TransAlta to convert 3 coal units to gas under Clean Energy Plan
Calgary: On September 16, TransAlta Corporation released a long-term plan for the strategic management of its generation fleet, titled the “Clean Energy Investment Plan.” The plan includes converting its existing Alberta coal assets to natural gas, advancing its position in renewable energy and “furthering its commitment to a sustainable future.” The total cost of the plan is expected to be approximately $2 billion, which includes approximately $800 million of renewable energy projects already under construction.
TransAlta's plan includes converting three of its existing Alberta thermal units to gas in 2020 and 2021 by replacing existing coal burners with natural gas burners.
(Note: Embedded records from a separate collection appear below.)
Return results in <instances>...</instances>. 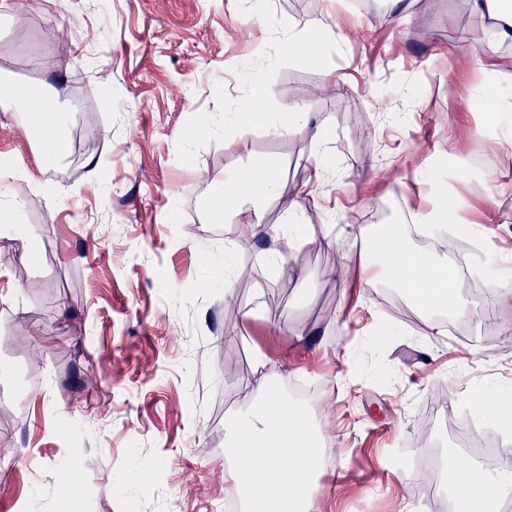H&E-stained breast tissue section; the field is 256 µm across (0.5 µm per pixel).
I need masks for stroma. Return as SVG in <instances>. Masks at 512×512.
<instances>
[{"instance_id":"stroma-1","label":"stroma","mask_w":512,"mask_h":512,"mask_svg":"<svg viewBox=\"0 0 512 512\" xmlns=\"http://www.w3.org/2000/svg\"><path fill=\"white\" fill-rule=\"evenodd\" d=\"M312 20L326 54L283 55L274 31ZM476 31L467 0H37L0 20V72L45 80L72 110L46 170L0 103V207L27 199L0 231V512H222L226 427L262 356L320 384L313 512H416L424 485L403 458L436 399L512 398V302L475 292L512 268V192L486 193L512 180V145L470 108ZM295 83L325 154L269 128ZM256 92L269 122L242 149L225 137ZM268 163L288 194L209 223L212 183ZM445 197L472 224L496 212L456 285L487 319L428 336L393 288L368 286L366 244ZM291 210L307 231L283 263L265 238L237 248L242 225ZM229 265L251 275L228 302ZM65 466L78 480L63 495Z\"/></svg>"}]
</instances>
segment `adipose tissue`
<instances>
[{
    "mask_svg": "<svg viewBox=\"0 0 512 512\" xmlns=\"http://www.w3.org/2000/svg\"><path fill=\"white\" fill-rule=\"evenodd\" d=\"M468 2L471 13L480 20L479 43L484 55L472 60L480 68L499 49L512 46V0ZM6 92L11 107L27 115L25 129L41 151L44 168H52L63 153L67 112L39 82L10 85ZM472 107L495 126L501 140H512L511 87L502 89L490 83L473 97ZM288 191L275 165L239 170L212 184L208 220L223 223L226 215L237 209L261 208L267 200ZM369 256L383 281L422 312L429 334L447 333L445 323L432 316L436 310L459 321L483 322L482 311L466 307L456 296L447 262L422 253L394 234L379 237ZM259 373L256 401L227 430L234 463L225 471L224 496L239 500L248 512H311L321 490L318 465L324 436L274 385V362L260 360ZM440 483L451 492L455 512H496L499 500L512 497L511 474L485 470L462 455L454 456Z\"/></svg>",
    "mask_w": 512,
    "mask_h": 512,
    "instance_id": "adipose-tissue-1",
    "label": "adipose tissue"
}]
</instances>
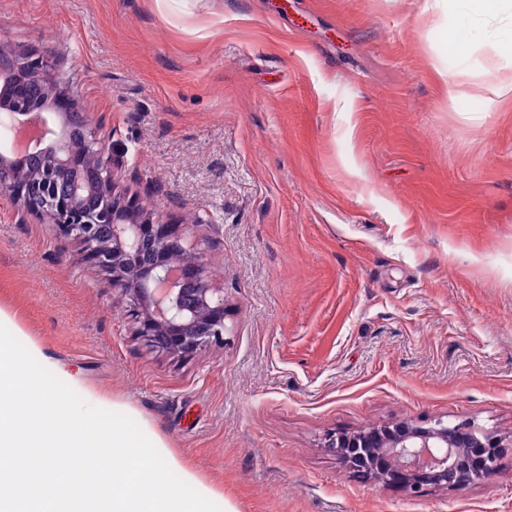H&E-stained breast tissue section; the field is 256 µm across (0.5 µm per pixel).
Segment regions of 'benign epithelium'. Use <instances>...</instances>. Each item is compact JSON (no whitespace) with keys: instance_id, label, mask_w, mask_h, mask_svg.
<instances>
[{"instance_id":"7a95c632","label":"benign epithelium","mask_w":512,"mask_h":512,"mask_svg":"<svg viewBox=\"0 0 512 512\" xmlns=\"http://www.w3.org/2000/svg\"><path fill=\"white\" fill-rule=\"evenodd\" d=\"M50 68L42 56L0 46V72L6 69L43 85L47 101L68 107L56 113L60 131L45 128V193L31 189L33 175L8 151L0 154V194L8 198L20 223L35 216L53 225L59 236L80 244V261L108 275L112 288L129 301L134 334L151 348L191 355L223 340L224 295L209 282L204 252L186 244L180 225L161 220L129 192L108 139L86 123L75 98L60 90ZM45 107L46 101L34 102L19 92L0 114V124L41 120ZM76 135L83 145L80 154L71 149ZM65 181L71 183L66 197L50 193L52 183ZM86 183L97 191L95 208L82 204ZM327 447L376 481L419 493L428 486L454 487L493 477L501 449L511 448L512 440L506 443L469 423L404 420L334 435Z\"/></svg>"}]
</instances>
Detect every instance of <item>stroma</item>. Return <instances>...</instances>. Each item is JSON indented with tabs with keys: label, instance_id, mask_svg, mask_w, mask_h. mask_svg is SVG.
I'll return each instance as SVG.
<instances>
[{
	"label": "stroma",
	"instance_id": "35a3bbf8",
	"mask_svg": "<svg viewBox=\"0 0 512 512\" xmlns=\"http://www.w3.org/2000/svg\"><path fill=\"white\" fill-rule=\"evenodd\" d=\"M510 29L452 0H0V41L49 59L206 252L227 330L150 349L79 244L3 199L0 308L237 512H512V447L416 496L326 446L402 420L512 437Z\"/></svg>",
	"mask_w": 512,
	"mask_h": 512
}]
</instances>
The Company will also convert two of its units to highly efficient combined cycle natural gas units in the late 2023 to late 2024 period. The highlights of these gas conversion investments include:
• Positioning TransAlta's fleet as a low-cost generator in the Alberta energy-only market;
• Generating attractive returns by leveraging the Company's existing infrastructure;
• Significantly extending the life and cash flows of the Alberta thermal assets; and
• Significantly reducing air emissions and costs.
The Company's Clean Energy Investment Plan also includes four wind projects in the United States and Alberta that are currently under construction. These projects are underpinned by long-term power purchase agreements with creditworthy counterparties.
The Clean Energy Investment Plan will be funded from the cash raised earlier this year through the strategic investment with an affiliate of Brookfield Renewable Partners, cash generated from operations, and through TransAlta Renewables Inc. In addition to funding the plan, the company says it remains committed to returning up to $250 million to shareholders over the next three years through share repurchases and reducing its corporate level debt by $400 million in 2020.
The Company has adopted, based on TransAlta level deconsolidated cash flows, a Debt/EBITDA target of 3.0x or less, and a dividend policy of returning between 10% and 15% of TransAlta deconsolidated Funds from Operations to common shareholders. The term “TransAlta level” refers to a simplified accounting drawn from the more detailed statement of TransAlta Corporation financials less TransAlta Renewables financials. The credit metrics and dividend policy are being presented on a deconsolidated basis, allowing investors to understand how the dividends received from TransAlta Renewables is either being returned or invested for TransAlta shareholders.